--- Begin PASSAGE GIVEN ---
V.I. MUCH IN EVIDENCE AT WEED AND SEED MEETING

Aug. 30, 2001 – Some 2,000 youths and adults from across the nation attending the national Weed and Seed conference in Philadelphia that ended Thursday got to see what the program is all about in the Virgin Islands — and it's about a lot.
Members of St. Croix's Grove Place Weed and Seed Banjo/Calypso Players performed on Sunday at a luncheon, immediately following an address by U.S. Attorney General John Ashcroft.
On Wednesday morning, the Eulalie Rivera Elementary School Steppers performed at a plenary session. Also within the V.I. delegation were three teen-agers who are certified master scuba divers from the Bovoni Weed and Seed dive program on St. Thomas. All told, about a dozen youngsters from St. Croix and another dozen from St. Thomas took part in the conference.
--- End PASSAGE GIVEN ---
--- Begin DATA LINES ---
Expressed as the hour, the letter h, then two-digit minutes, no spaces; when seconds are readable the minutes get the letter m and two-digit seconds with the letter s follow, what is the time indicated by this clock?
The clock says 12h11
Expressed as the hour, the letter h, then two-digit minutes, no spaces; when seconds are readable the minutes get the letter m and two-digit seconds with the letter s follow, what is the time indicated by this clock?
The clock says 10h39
--- End DATA LINES ---
▶ [GIVEN TASK]
Reproduce the news item above about the Virgin Islands at the Weed and Seed meeting, word for word and in full.

▶ [COMPLETED EXERCISE]
V.I. MUCH IN EVIDENCE AT WEED AND SEED MEETING

Aug. 30, 2001 – Some 2,000 youths and adults from across the nation attending the national Weed and Seed conference in Philadelphia that ended Thursday got to see what the program is all about in the Virgin Islands — and it's about a lot.
Members of St. Croix's Grove Place Weed and Seed Banjo/Calypso Players performed on Sunday at a luncheon, immediately following an address by U.S. Attorney General John Ashcroft.
On Wednesday morning, the Eulalie Rivera Elementary School Steppers performed at a plenary session. Also within the V.I. delegation were three teen-agers who are certified master scuba divers from the Bovoni Weed and Seed dive program on St. Thomas. All told, about a dozen youngsters from St. Croix and another dozen from St. Thomas took part in the conference.